Saturn conjuncted Chiron exactly at 9:53 in the morning that Sunday. The title given to that aspect by Astrodienst is "Don't Give In." With an inexcusable lack of punctuality, the universe waited four whole hours before kicking in. Just as I was about to drive into town, the phone ran and there was my neighbor who was coming for a beer later.

Me: Are we on for tonight?
Him: Well, I have an invitation you can't refuse.
Me (thinking we are invited out for dinner): Oh?
Him: I know how much you love choral music and this afternoon the Silver City Chamber Music Society is giving a concert in the Episcopal Church at three. I'm inviting you to come with me.
Me (speechless, thinking of having been inside in a New York City apartment for six months, how much I was looking forward to scrabbling around in the dirt for the first time
this year, what an idiot I was to have thought I could have survived Saturn to Chiron unscathed and wondering how I could possibly refuse): Uh -
Him: I'll pick you up about 2:30, that should be enough time.
Me (truthfully): But I don't have anything to wear.

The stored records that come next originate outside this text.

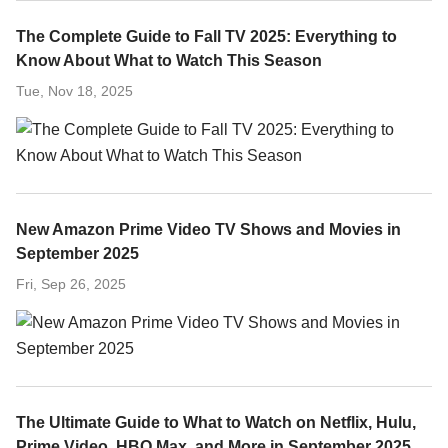
The Complete Guide to Fall TV 2025: Everything to
Know About What to Watch This Season
Tue, Nov 18, 2025
New Amazon Prime Video TV Shows and Movies in
September 2025
Fri, Sep 26, 2025
The Ultimate Guide to What to Watch on Netflix, Hulu,
Prime Video, HBO Max, and More in September 2025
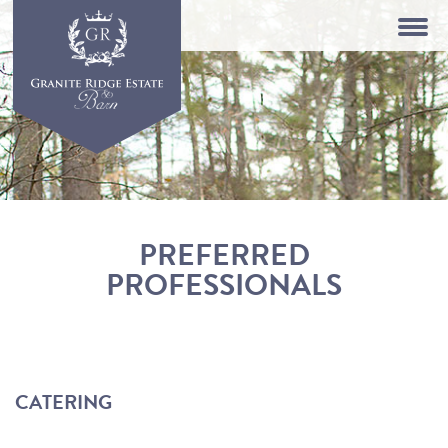
PREFERRED
PROFESSIONALS
CATERING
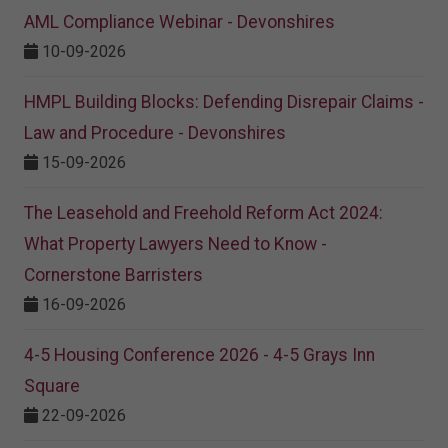
AML Compliance Webinar - Devonshires
10-09-2026
HMPL Building Blocks: Defending Disrepair Claims -
Law and Procedure - Devonshires
15-09-2026
The Leasehold and Freehold Reform Act 2024:
What Property Lawyers Need to Know -
Cornerstone Barristers
16-09-2026
4-5 Housing Conference 2026 - 4-5 Grays Inn
Square
22-09-2026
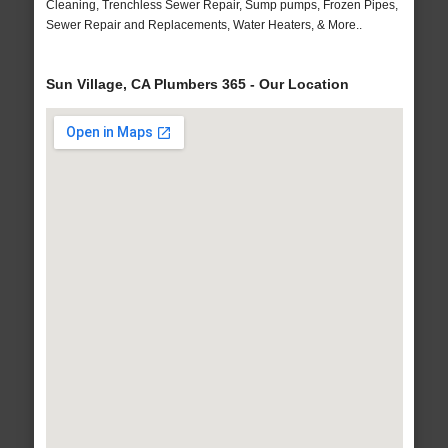
Cleaning, Trenchless Sewer Repair, Sump pumps, Frozen Pipes,
Sewer Repair and Replacements, Water Heaters, & More..
Sun Village, CA Plumbers 365 - Our Location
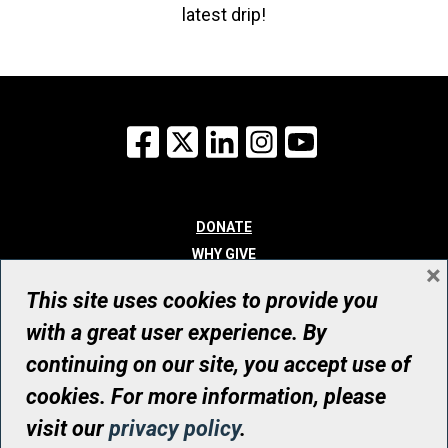
latest drip!
Facebook
X
LinkedIn
Instagram
YouTube
DONATE
WHY GIVE
×
WAYS TO GIVE
This site uses cookies to provide you
WHO WE ARE
with a great user experience. By
CONTACT
continuing on our site, you accept use of
© UHN Foundation, all rights reserved
cookies. For more information, please
Registered Canadian Charitable Organization Number: 12386 4068
visit our
privacy policy
.
RR0001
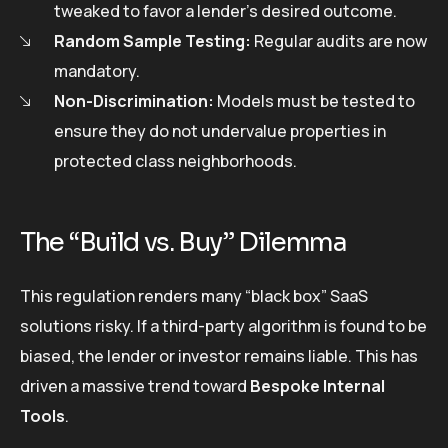
tweaked to favor a lender’s desired outcome.
Random Sample Testing:
Regular audits are now
mandatory.
Non-Discrimination:
Models must be tested to
ensure they do not undervalue properties in
protected class neighborhoods.
The “Build vs. Buy” Dilemma
This regulation renders many “black box” SaaS
solutions risky. If a third-party algorithm is found to be
biased, the lender or investor remains liable. This has
driven a massive trend toward
Bespoke Internal
Tools
.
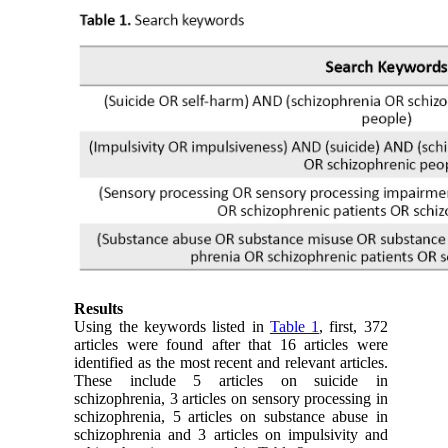
Results
Using the keywords listed in
Table 1
, first, 372
articles were found after that 16 articles were
identified as the most recent and relevant articles.
These include 5 articles on suicide in
schizophrenia, 3 articles on sensory processing in
schizophrenia, 5 articles on substance abuse in
schizophrenia and 3 articles on impulsivity and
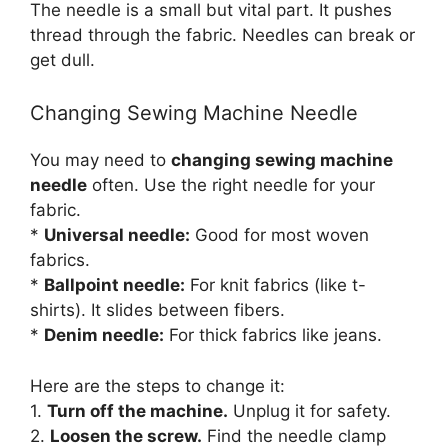
The needle is a small but vital part. It pushes
thread through the fabric. Needles can break or
get dull.
Changing Sewing Machine Needle
You may need to
changing sewing machine
needle
often. Use the right needle for your
fabric.
*
Universal needle:
Good for most woven
fabrics.
*
Ballpoint needle:
For knit fabrics (like t-
shirts). It slides between fibers.
*
Denim needle:
For thick fabrics like jeans.
Here are the steps to change it:
1.
Turn off the machine.
Unplug it for safety.
2.
Loosen the screw.
Find the needle clamp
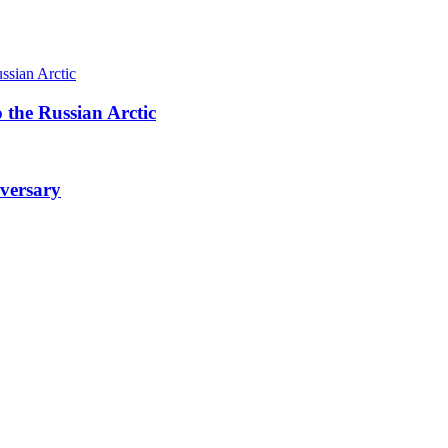
 the Russian Arctic
iversary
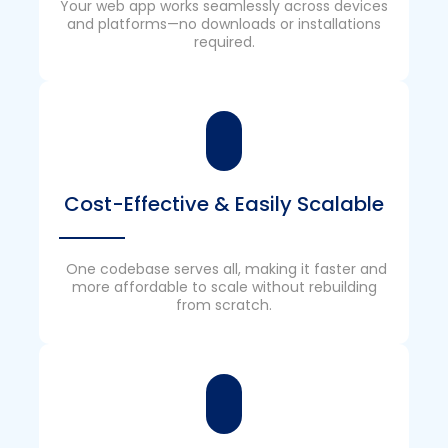
Your web app works seamlessly across devices
and platforms—no downloads or installations
required.
Cost-Effective & Easily Scalable
One codebase serves all, making it faster and
more affordable to scale without rebuilding
from scratch.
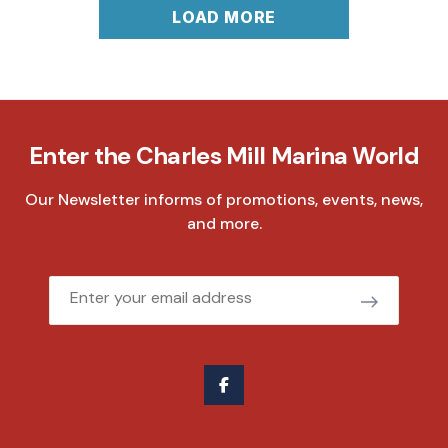
LOAD MORE
Enter the Charles Mill Marina World
Our Newsletter informs of promotions, events, news,
and more.
Email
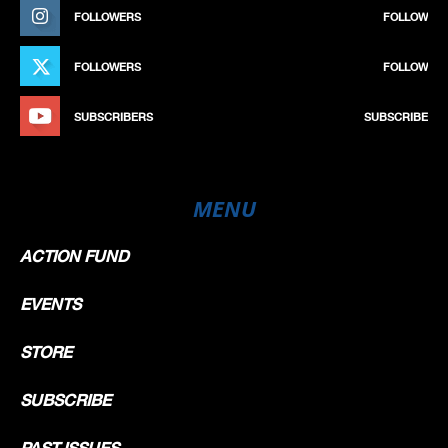
FOLLOWERS
FOLLOW
FOLLOWERS
FOLLOW
SUBSCRIBERS
SUBSCRIBE
MENU
ACTION FUND
EVENTS
STORE
SUBSCRIBE
PAST ISSUES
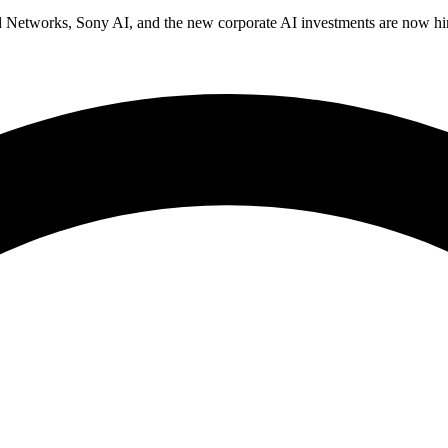
 Networks, Sony AI, and the new corporate AI investments are now hiri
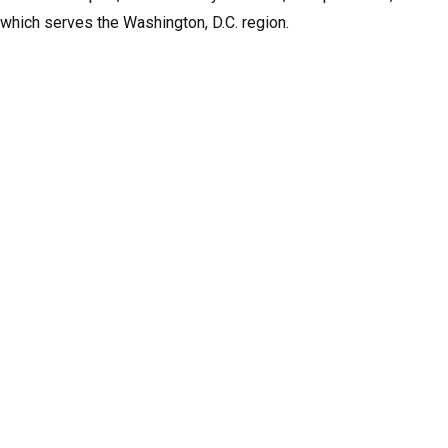
 which serves the Washington, D.C. region.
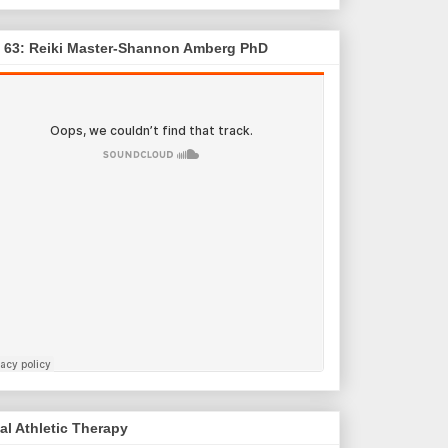
. 63: Reiki Master-Shannon Amberg PhD
al Athletic Therapy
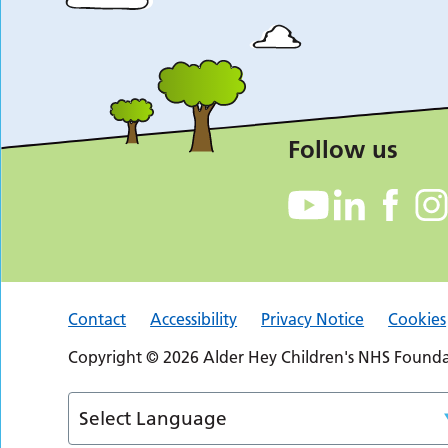
Follow us
Contact
Accessibility
Privacy Notice
Cookies
Copyright © 2026 Alder Hey Children's NHS Foundat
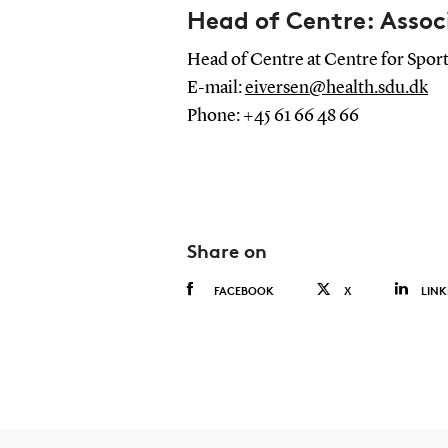
Head of Centre: Assoc
Head of Centre at Centre for Sport
E-mail:
eiversen@health.sdu.dk
Phone: +45 61 66 48 66
Share on
FACEBOOK
X
LINK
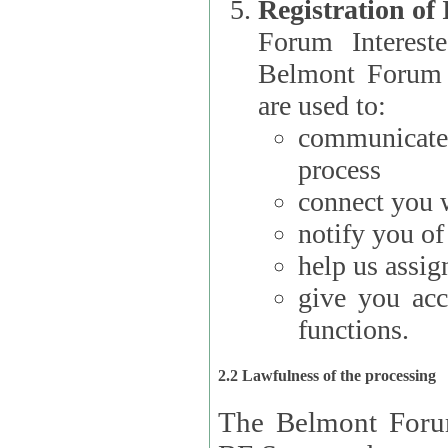
Registration of
Forum Interested Parties): The
Belmont Forum f
are used to:
communicate
process
connect you w
notify you o
help us assig
give you acc
functions.
2.2 Lawfulness of the processing
The Belmont Forum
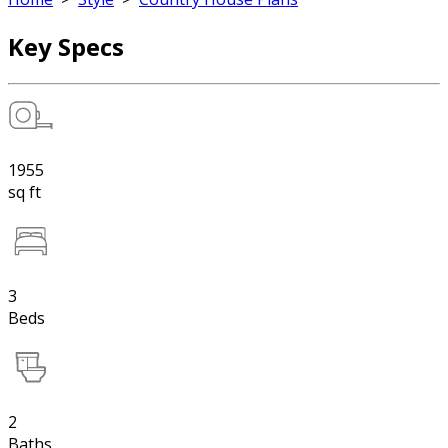
Key Specs
1955
sq ft
3
Beds
2
Baths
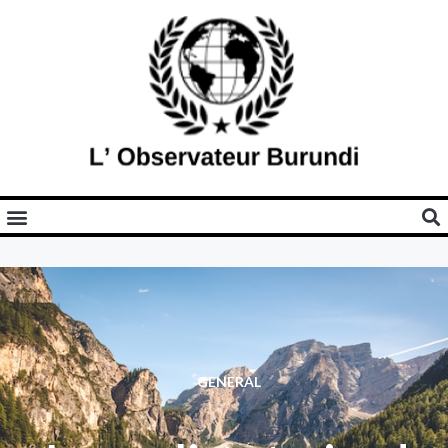
GENERAL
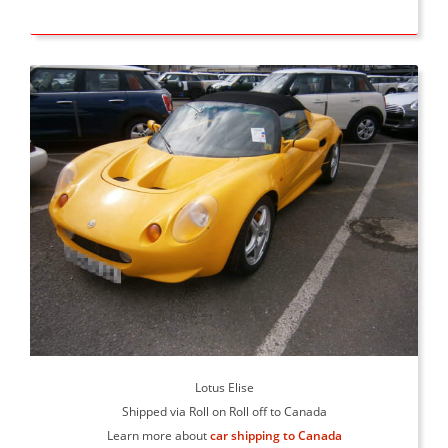
Lotus Elise
Shipped via Roll on Roll off to Canada
Learn more about
car shipping to Canada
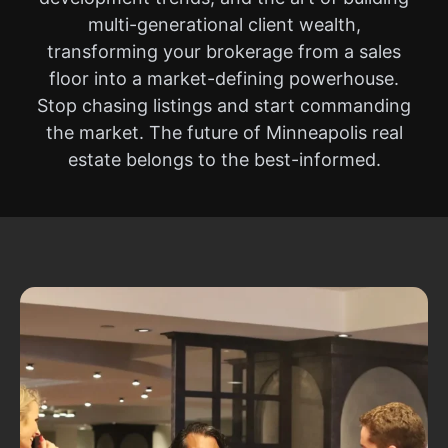
multi-generational client wealth,
transforming your brokerage from a sales
floor into a market-defining powerhouse.
Stop chasing listings and start commanding
the market. The future of Minneapolis real
estate belongs to the best-informed.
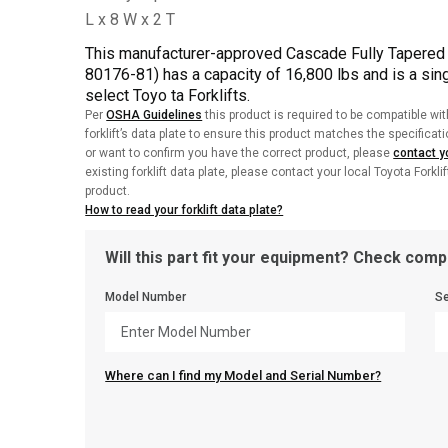
This manufacturer-approved Cascade Fully Tapered 
80176-81) has a capacity of 16,800 lbs and is a singl
select Toyo ta Forklifts.
Per
OSHA Guidelines
this product is required to be compatible wit
forklift’s data plate to ensure this product matches the specificat
or want to confirm you have the correct product, please
contact yo
existing forklift data plate, please contact your local Toyota Forkli
product.
How to read your forklift data plate?
Will this part fit your equipment? Check compa
Model Number
Se
Where can I find my Model and Serial Number?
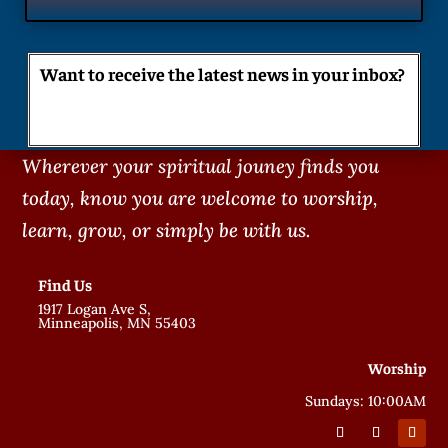
Want to receive the latest news in your inbox?
Wherever your spiritual jouney finds you
today, know you are welcome to worship,
learn, grow, or simply be with us.
Find Us
1917 Logan Ave S,
Minneapolis, MN 55403
Worship
Sundays: 10:00AM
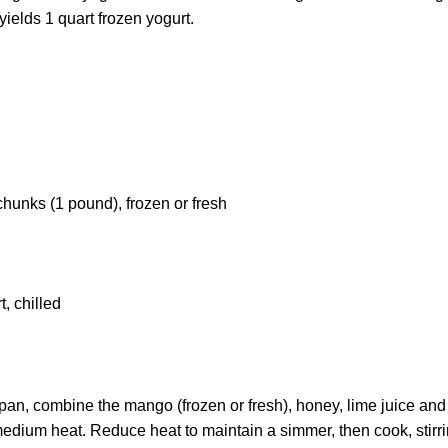
yields 1 quart frozen yogurt.
unks (1 pound), frozen or fresh
t, chilled
n, combine the mango (frozen or fresh), honey, lime juice and s
medium heat. Reduce heat to maintain a simmer, then cook, stirri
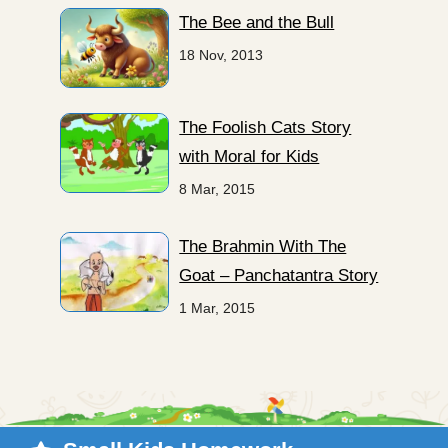
The Bee and the Bull
18 Nov, 2013
The Foolish Cats Story
with Moral for Kids
8 Mar, 2015
The Brahmin With The
Goat – Panchatantra Story
1 Mar, 2015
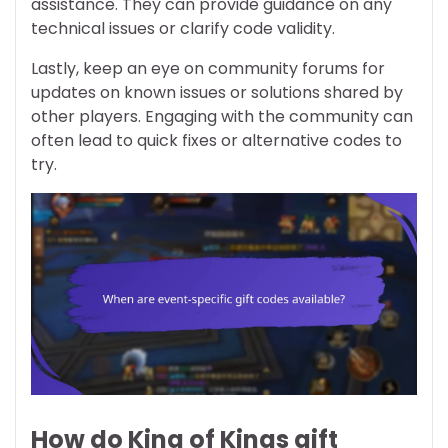
assistance. They can provide guidance on any
technical issues or clarify code validity.
Lastly, keep an eye on community forums for
updates on known issues or solutions shared by
other players. Engaging with the community can
often lead to quick fixes or alternative codes to
try.
How do King of Kings gift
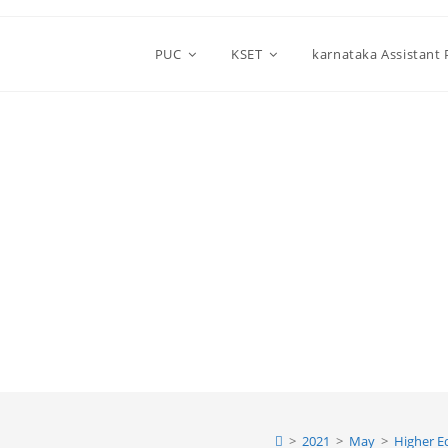
PUC
KSET
karnataka Assistant
>
2021
>
May
>
Higher E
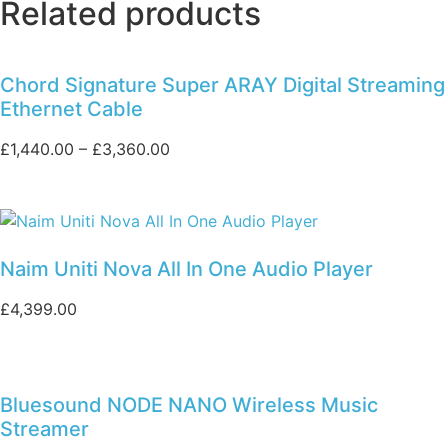
Related products
Chord Signature Super ARAY Digital Streaming
Ethernet Cable
Price
£
1,440.00
–
£
3,360.00
range:
£1,440.00
through
£3,360.00
Naim Uniti Nova All In One Audio Player
£
4,399.00
Bluesound NODE NANO Wireless Music
Streamer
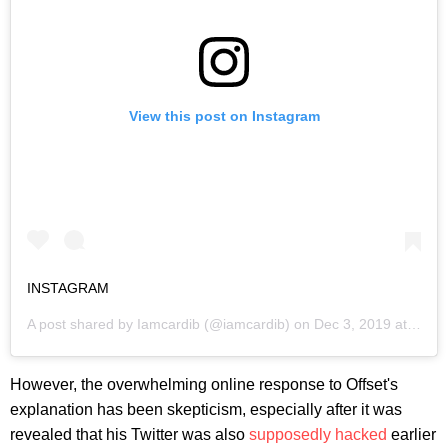
View this post on Instagram
INSTAGRAM
A post shared by
Iamcardib
(@iamcardib) on
Dec 3, 2019 at 12:57pm PST
However, the overwhelming online response to Offset's
explanation has been skepticism, especially after it was
revealed that his Twitter was also
supposedly hacked
earlier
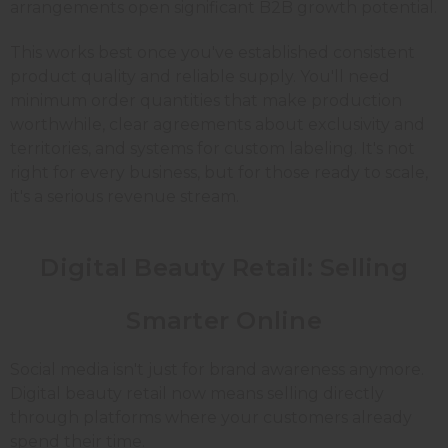
arrangements open significant B2B growth potential.
This works best once you've established consistent
product quality and reliable supply. You'll need
minimum order quantities that make production
worthwhile, clear agreements about exclusivity and
territories, and systems for custom labeling. It's not
right for every business, but for those ready to scale,
it's a serious revenue stream.
Digital Beauty Retail: Selling
Smarter Online
Social media isn't just for brand awareness anymore.
Digital beauty retail now means selling directly
through platforms where your customers already
spend their time.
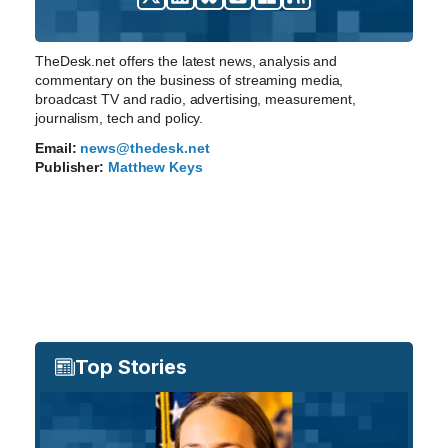
TheDesk.net offers the latest news, analysis and
commentary on the business of streaming media,
broadcast TV and radio, advertising, measurement,
journalism, tech and policy.
Email:
news@thedesk.net
Publisher:
Matthew Keys
Top Stories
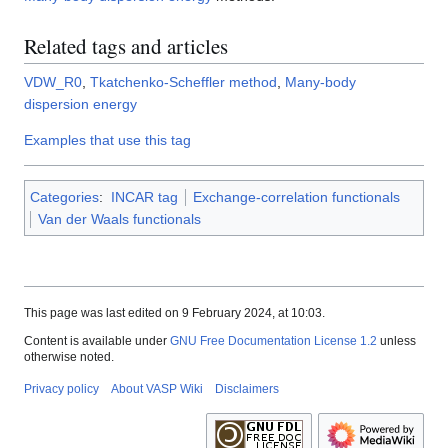
Related tags and articles
VDW_R0
,
Tkatchenko-Scheffler method
,
Many-body
dispersion energy
Examples that use this tag
Categories
:
INCAR tag
Exchange-correlation functionals
Van der Waals functionals
This page was last edited on 9 February 2024, at 10:03.
Content is available under
GNU Free Documentation License 1.2
unless
otherwise noted.
Privacy policy
About VASP Wiki
Disclaimers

Him: You'll find something, I know.
Me: Uh -
Him: See you then.

I have now experienced what it feels like to have one's senses reel. For the rest of the day - on my way into town, shopping, on my way back, taking a skirt out of the laundry and sniffing it, showering, dressing, back into town with my neighbor, sitting in the church, back here having a beer, trying to read when my neighbor had left - I felt - well, I felt as though my senses were reeling. Of course I couldn't say no to him. He's elderly, his friends are dying off, he just donated his beloved mare to a breeding program as he feels his bones are getting too brittle to risk riding so now he has nothing to do on Sundays, he's turning to the church - I had to give in. It was Saturn.